● **YOUR TASK**
Down to the last line, copy the records below without any change.
┏━━
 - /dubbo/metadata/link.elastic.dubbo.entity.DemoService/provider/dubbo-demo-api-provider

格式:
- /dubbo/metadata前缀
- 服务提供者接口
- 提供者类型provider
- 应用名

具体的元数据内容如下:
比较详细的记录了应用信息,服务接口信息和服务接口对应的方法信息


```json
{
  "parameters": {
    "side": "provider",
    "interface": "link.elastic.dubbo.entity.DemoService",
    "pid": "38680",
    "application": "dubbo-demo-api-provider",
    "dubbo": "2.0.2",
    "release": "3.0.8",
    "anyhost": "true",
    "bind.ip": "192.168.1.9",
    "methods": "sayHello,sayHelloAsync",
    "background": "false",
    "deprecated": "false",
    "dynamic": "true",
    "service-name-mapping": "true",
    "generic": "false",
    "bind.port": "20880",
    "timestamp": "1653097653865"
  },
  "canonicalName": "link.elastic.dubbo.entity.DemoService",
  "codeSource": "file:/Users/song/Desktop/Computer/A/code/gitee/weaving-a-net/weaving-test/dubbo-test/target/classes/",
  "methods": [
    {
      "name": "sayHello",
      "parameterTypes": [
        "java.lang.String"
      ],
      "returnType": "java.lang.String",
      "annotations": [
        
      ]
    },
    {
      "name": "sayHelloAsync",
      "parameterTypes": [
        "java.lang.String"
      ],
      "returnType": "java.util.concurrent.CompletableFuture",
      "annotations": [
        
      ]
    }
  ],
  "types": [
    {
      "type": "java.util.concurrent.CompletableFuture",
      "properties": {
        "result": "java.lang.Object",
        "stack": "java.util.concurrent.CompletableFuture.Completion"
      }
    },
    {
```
┗━━
● **SOLUTION**
 - /dubbo/metadata/link.elastic.dubbo.entity.DemoService/provider/dubbo-demo-api-provider

格式:
- /dubbo/metadata前缀
- 服务提供者接口
- 提供者类型provider
- 应用名

具体的元数据内容如下:
比较详细的记录了应用信息,服务接口信息和服务接口对应的方法信息


```json
{
  "parameters": {
    "side": "provider",
    "interface": "link.elastic.dubbo.entity.DemoService",
    "pid": "38680",
    "application": "dubbo-demo-api-provider",
    "dubbo": "2.0.2",
    "release": "3.0.8",
    "anyhost": "true",
    "bind.ip": "192.168.1.9",
    "methods": "sayHello,sayHelloAsync",
    "background": "false",
    "deprecated": "false",
    "dynamic": "true",
    "service-name-mapping": "true",
    "generic": "false",
    "bind.port": "20880",
    "timestamp": "1653097653865"
  },
  "canonicalName": "link.elastic.dubbo.entity.DemoService",
  "codeSource": "file:/Users/song/Desktop/Computer/A/code/gitee/weaving-a-net/weaving-test/dubbo-test/target/classes/",
  "methods": [
    {
      "name": "sayHello",
      "parameterTypes": [
        "java.lang.String"
      ],
      "returnType": "java.lang.String",
      "annotations": [
        
      ]
    },
    {
      "name": "sayHelloAsync",
      "parameterTypes": [
        "java.lang.String"
      ],
      "returnType": "java.util.concurrent.CompletableFuture",
      "annotations": [
        
      ]
    }
  ],
  "types": [
    {
      "type": "java.util.concurrent.CompletableFuture",
      "properties": {
        "result": "java.lang.Object",
        "stack": "java.util.concurrent.CompletableFuture.Completion"
      }
    },
    {
```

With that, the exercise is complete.